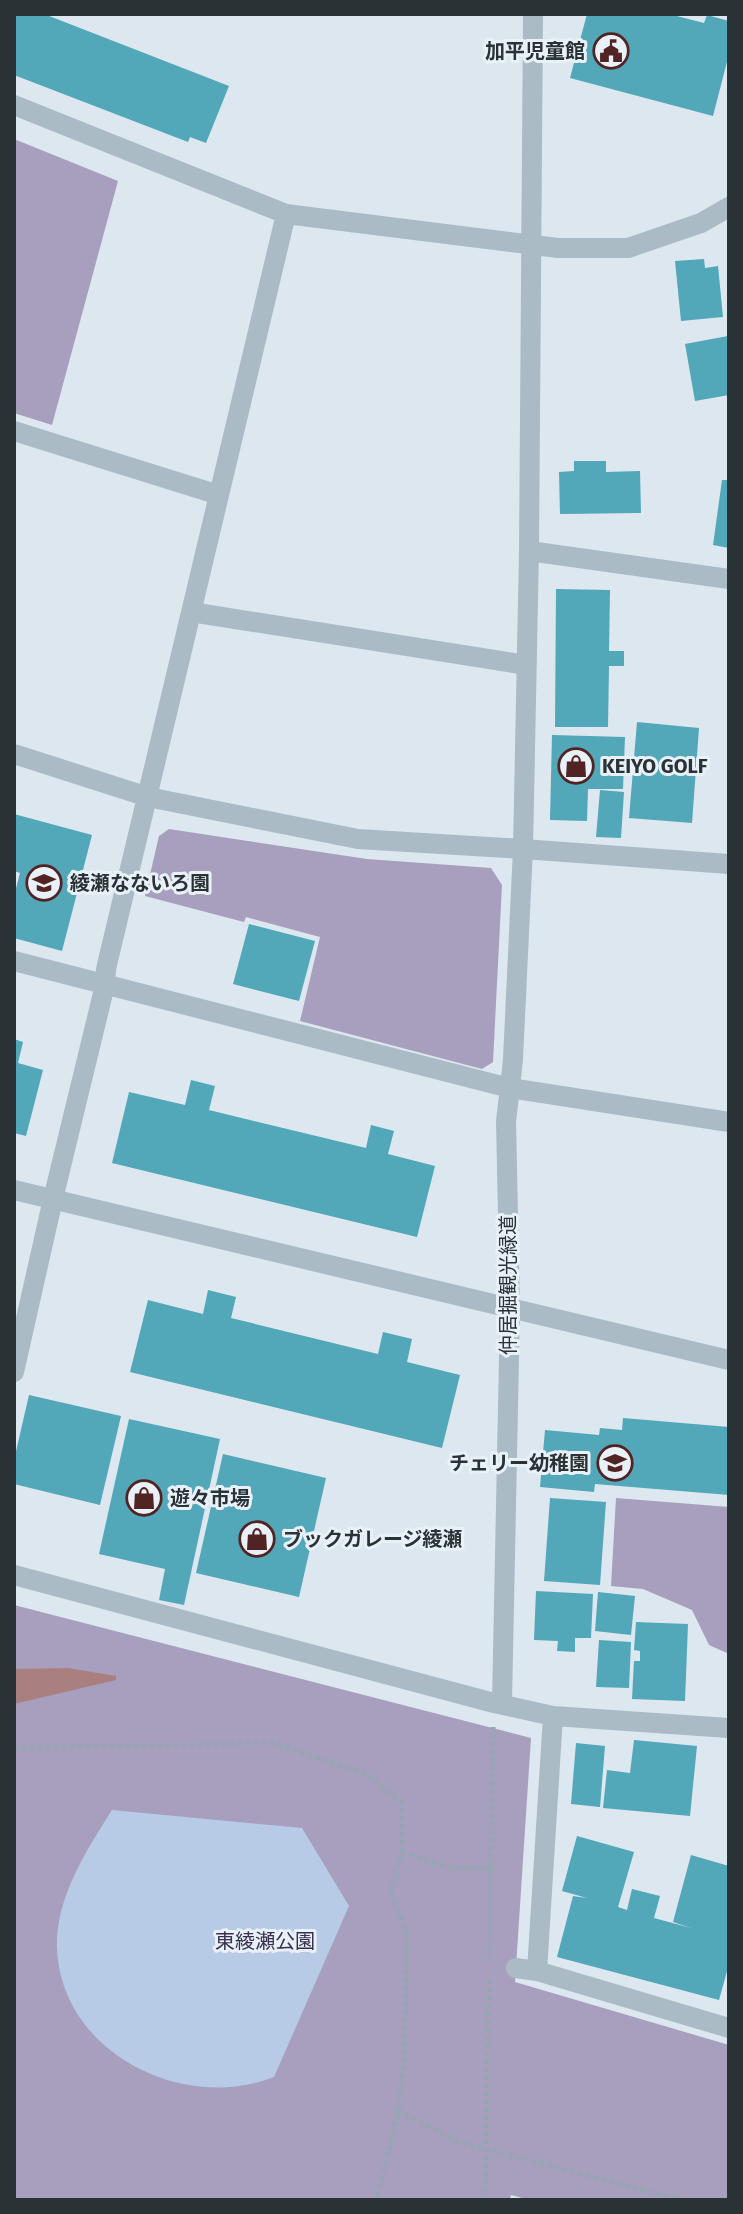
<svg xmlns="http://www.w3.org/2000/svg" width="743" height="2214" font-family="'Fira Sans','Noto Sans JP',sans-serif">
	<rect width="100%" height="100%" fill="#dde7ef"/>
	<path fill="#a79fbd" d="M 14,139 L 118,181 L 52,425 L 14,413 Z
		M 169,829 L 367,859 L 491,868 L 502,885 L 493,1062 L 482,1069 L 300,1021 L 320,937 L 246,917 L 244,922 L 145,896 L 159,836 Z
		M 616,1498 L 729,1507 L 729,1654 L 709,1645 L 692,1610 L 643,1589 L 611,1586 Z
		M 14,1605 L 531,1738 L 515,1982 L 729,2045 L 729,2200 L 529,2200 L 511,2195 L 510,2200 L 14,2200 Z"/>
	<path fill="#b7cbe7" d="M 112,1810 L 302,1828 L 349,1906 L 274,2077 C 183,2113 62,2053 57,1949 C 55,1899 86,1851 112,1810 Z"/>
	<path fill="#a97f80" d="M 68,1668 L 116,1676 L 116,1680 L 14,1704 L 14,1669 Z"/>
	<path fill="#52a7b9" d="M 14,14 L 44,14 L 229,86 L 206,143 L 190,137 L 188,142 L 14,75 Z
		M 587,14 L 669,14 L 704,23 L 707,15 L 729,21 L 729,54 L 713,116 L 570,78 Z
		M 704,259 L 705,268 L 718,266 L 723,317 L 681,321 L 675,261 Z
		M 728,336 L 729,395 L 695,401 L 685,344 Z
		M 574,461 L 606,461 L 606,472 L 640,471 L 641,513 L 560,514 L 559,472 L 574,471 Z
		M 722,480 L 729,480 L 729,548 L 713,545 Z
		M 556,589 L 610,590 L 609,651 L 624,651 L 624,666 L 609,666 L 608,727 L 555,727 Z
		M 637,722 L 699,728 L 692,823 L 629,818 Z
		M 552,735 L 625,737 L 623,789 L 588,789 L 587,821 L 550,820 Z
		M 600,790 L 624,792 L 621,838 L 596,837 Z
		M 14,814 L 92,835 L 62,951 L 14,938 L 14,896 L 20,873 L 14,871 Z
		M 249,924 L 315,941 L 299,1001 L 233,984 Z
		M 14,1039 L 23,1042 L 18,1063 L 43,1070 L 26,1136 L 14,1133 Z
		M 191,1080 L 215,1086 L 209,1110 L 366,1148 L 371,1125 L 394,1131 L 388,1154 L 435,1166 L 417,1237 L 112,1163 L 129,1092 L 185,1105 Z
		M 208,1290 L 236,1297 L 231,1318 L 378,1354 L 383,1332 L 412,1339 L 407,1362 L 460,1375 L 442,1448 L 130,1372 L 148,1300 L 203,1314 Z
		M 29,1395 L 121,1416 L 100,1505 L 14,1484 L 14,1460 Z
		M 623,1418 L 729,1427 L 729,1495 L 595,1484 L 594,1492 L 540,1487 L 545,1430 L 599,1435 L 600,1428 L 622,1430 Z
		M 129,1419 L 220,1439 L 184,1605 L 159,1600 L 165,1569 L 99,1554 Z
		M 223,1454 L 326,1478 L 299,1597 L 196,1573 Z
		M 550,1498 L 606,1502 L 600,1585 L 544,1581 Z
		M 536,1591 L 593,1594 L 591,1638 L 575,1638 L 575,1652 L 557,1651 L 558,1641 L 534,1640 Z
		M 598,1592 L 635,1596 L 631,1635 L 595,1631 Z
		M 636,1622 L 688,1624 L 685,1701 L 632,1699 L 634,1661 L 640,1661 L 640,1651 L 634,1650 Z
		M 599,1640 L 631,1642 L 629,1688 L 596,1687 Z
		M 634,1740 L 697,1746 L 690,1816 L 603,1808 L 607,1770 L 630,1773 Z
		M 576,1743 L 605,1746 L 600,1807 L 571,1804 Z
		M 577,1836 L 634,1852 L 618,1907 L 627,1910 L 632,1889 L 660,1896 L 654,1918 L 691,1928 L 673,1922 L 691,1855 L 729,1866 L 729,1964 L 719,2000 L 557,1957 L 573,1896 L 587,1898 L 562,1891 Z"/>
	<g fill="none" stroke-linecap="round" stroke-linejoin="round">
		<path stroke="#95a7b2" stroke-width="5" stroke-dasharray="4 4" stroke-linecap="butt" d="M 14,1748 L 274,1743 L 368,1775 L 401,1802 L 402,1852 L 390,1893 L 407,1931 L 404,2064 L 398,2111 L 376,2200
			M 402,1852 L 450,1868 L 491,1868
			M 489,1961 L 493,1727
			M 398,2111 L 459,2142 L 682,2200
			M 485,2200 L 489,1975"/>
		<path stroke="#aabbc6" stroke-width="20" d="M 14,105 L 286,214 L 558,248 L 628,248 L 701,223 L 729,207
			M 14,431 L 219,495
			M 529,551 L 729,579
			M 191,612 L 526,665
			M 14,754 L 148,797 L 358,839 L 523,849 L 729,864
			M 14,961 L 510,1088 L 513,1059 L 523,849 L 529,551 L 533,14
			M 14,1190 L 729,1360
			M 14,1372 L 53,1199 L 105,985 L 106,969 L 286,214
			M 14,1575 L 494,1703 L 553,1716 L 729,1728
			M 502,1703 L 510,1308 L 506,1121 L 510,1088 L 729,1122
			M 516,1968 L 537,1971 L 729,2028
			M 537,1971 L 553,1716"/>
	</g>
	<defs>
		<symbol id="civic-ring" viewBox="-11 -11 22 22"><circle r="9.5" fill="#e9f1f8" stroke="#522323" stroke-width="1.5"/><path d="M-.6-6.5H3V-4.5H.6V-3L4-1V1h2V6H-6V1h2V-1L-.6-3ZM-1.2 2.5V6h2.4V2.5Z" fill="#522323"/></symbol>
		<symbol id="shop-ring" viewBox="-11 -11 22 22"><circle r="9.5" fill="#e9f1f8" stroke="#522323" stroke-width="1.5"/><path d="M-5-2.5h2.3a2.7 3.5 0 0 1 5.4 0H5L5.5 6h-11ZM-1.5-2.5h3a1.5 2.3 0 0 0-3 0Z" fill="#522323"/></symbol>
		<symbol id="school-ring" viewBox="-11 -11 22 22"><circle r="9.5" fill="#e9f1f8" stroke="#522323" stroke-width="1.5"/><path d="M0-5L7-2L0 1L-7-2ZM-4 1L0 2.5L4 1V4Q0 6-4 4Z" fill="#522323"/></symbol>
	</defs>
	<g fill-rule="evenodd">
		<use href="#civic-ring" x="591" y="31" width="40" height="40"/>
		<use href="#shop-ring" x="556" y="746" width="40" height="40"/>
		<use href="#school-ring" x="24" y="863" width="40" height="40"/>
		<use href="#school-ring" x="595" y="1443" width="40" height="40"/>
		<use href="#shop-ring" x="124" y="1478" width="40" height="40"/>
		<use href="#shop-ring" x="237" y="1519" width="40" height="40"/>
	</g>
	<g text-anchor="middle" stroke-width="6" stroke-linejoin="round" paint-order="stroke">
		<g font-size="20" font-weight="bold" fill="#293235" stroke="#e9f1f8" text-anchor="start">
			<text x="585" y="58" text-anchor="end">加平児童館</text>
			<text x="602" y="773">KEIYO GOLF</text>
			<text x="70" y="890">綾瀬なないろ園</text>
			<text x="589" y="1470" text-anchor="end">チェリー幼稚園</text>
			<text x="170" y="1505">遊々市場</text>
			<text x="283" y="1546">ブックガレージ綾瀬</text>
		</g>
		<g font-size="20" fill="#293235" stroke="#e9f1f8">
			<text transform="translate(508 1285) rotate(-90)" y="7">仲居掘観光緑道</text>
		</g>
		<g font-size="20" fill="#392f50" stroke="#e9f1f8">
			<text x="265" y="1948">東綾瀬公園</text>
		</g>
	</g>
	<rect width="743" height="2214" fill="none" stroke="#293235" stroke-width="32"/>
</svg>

* [Directions]
Only the lines above starting at the one containing "M 169,829 L" and ending at the one containing "M 623,1418 L", both included, are to be returned, exactly as they read.

* [The completed task]
		M 169,829 L 367,859 L 491,868 L 502,885 L 493,1062 L 482,1069 L 300,1021 L 320,937 L 246,917 L 244,922 L 145,896 L 159,836 Z
		M 616,1498 L 729,1507 L 729,1654 L 709,1645 L 692,1610 L 643,1589 L 611,1586 Z
		M 14,1605 L 531,1738 L 515,1982 L 729,2045 L 729,2200 L 529,2200 L 511,2195 L 510,2200 L 14,2200 Z"/>
	<path fill="#b7cbe7" d="M 112,1810 L 302,1828 L 349,1906 L 274,2077 C 183,2113 62,2053 57,1949 C 55,1899 86,1851 112,1810 Z"/>
	<path fill="#a97f80" d="M 68,1668 L 116,1676 L 116,1680 L 14,1704 L 14,1669 Z"/>
	<path fill="#52a7b9" d="M 14,14 L 44,14 L 229,86 L 206,143 L 190,137 L 188,142 L 14,75 Z
		M 587,14 L 669,14 L 704,23 L 707,15 L 729,21 L 729,54 L 713,116 L 570,78 Z
		M 704,259 L 705,268 L 718,266 L 723,317 L 681,321 L 675,261 Z
		M 728,336 L 729,395 L 695,401 L 685,344 Z
		M 574,461 L 606,461 L 606,472 L 640,471 L 641,513 L 560,514 L 559,472 L 574,471 Z
		M 722,480 L 729,480 L 729,548 L 713,545 Z
		M 556,589 L 610,590 L 609,651 L 624,651 L 624,666 L 609,666 L 608,727 L 555,727 Z
		M 637,722 L 699,728 L 692,823 L 629,818 Z
		M 552,735 L 625,737 L 623,789 L 588,789 L 587,821 L 550,820 Z
		M 600,790 L 624,792 L 621,838 L 596,837 Z
		M 14,814 L 92,835 L 62,951 L 14,938 L 14,896 L 20,873 L 14,871 Z
		M 249,924 L 315,941 L 299,1001 L 233,984 Z
		M 14,1039 L 23,1042 L 18,1063 L 43,1070 L 26,1136 L 14,1133 Z
		M 191,1080 L 215,1086 L 209,1110 L 366,1148 L 371,1125 L 394,1131 L 388,1154 L 435,1166 L 417,1237 L 112,1163 L 129,1092 L 185,1105 Z
		M 208,1290 L 236,1297 L 231,1318 L 378,1354 L 383,1332 L 412,1339 L 407,1362 L 460,1375 L 442,1448 L 130,1372 L 148,1300 L 203,1314 Z
		M 29,1395 L 121,1416 L 100,1505 L 14,1484 L 14,1460 Z
		M 623,1418 L 729,1427 L 729,1495 L 595,1484 L 594,1492 L 540,1487 L 545,1430 L 599,1435 L 600,1428 L 622,1430 Z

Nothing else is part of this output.